Document extract
• • • •

SQL> set autotrace traceonly
SQL> SET serveroutput ON
–let’s create a table that contains country names and codes from apex environment
SQL> CREATE TABLE t_func AS select * from flows_020100.wwv_flow_countries t;
Table created.
–then write a query that searches brazil 🙂
SQL> SELECT * FROM t_func WHERE upper(country_name) LIKE ‘BRAZIL’;
Execution Plan
———————————————————-
Plan hash value: 175459743
—————————————————————————-
| Id | Operation | Name | Rows | Bytes | Cost (%CPU)| Time |
—————————————————————————-
| 0 | SELECT STATEMENT | | 1 | 146 | 2 (0)| 00:00:01 |
|* 1 | TABLE ACCESS FULL| T_FUNC | 1 | 146 | 2 (0)| 00:00:01 |
—————————————————————————-
Predicate Information (identified by operation id):
—————————————————
1 – filter(UPPER(“COUNTRY_NAME”) LIKE ‘BRAZIL’)
Note
—–
– dynamic sampling used for this statement
Statistics
———————————————————-
48 recursive calls
0 db block gets
12 consistent gets
1 physical reads
0 redo size
482 bytes sent via SQL*Net to client
384 bytes received via SQL*Net from client
2 SQL*Net roundtrips to/from client
0 sorts (memory)

• • • •

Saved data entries
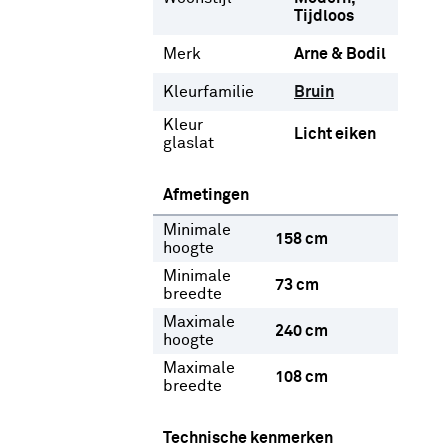
Tijdloos
Merk
Arne & Bodil
Kleurfamilie
Bruin
Kleur
Licht eiken
glaslat
Afmetingen
Minimale
158 cm
hoogte
Minimale
73 cm
breedte
Maximale
240 cm
hoogte
Maximale
108 cm
breedte
Technische kenmerken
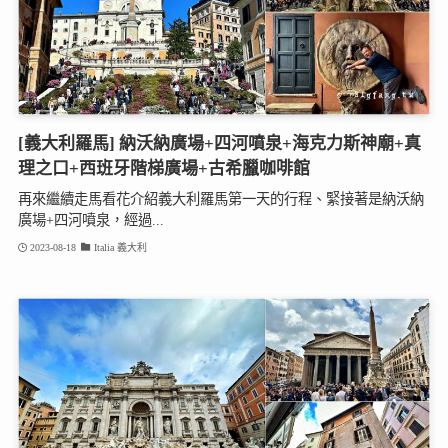
[義大利羅馬] 納沃納廣場+四河噴泉+海克力斯神廟+真
理之口+西班牙階梯廣場+古希臘咖啡館
再來繼續走馬看花介紹義大利羅馬第一天的行程、緊接著是納沃納
廣場+四河噴泉，經過...
2023-08-18
Italia 義大利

• • • •

Exercise brief
Carry on the SQL*Plus autotrace session that searches the country-name table for Brazil, starting after its last line.

Response to this exercise
0 sorts (disk)
1 rows processed
–then let’s create an function based index on column country_name
SQL> CREATE INDEX t_func_idx ON t_func(upper(country_name));
Index created.
–write the query again
SQL> SELECT * FROM t_func WHERE upper(country_name) LIKE ‘BRAZIL’;
Execution Plan
———————————————————-
Plan hash value: 3533916538
——————————————————————————————
| Id | Operation | Name | Rows | Bytes | Cost (%CPU)|
Time |
——————————————————————————————
| 0 | SELECT STATEMENT | | 1 | 146 | 1 (0)| 00:00:01
| 1 | TABLE ACCESS BY INDEX ROWID| T_FUNC | 1 | 146 | 1 (0)| 00:00:01 |
|* 2 | INDEX RANGE SCAN | T_FUNC_IDX | 1 | | 1 (0)| 00:00:01 |
——————————————————————————————
Predicate Information (identified by operation id):
—————————————————
2 – access(UPPER(“COUNTRY_NAME”) LIKE ‘BRAZIL’)
Note
—–
– dynamic sampling used for this statement
Statistics
———————————————————-
28 recursive calls
0 db block gets
9 consistent gets
0 physical reads
0 redo size
482 bytes sent via SQL*Net to client
384 bytes received via SQL*Net from client
2 SQL*Net roundtrips to/from client
0 sorts (memory)
0 sorts (disk)
1 rows processed
SQL> spool off
In the first example, query made a FULL TABLE SCAN and cost was 2.
In the second example, our index worked and it made an INDEX RANGE SCAN by using T_FUNC_IDX and cost was 1. These tables that we query on are small tables. The difference will be increase in larger tables…
tested in Oracle XE Edition 10g Release 2 (10.2)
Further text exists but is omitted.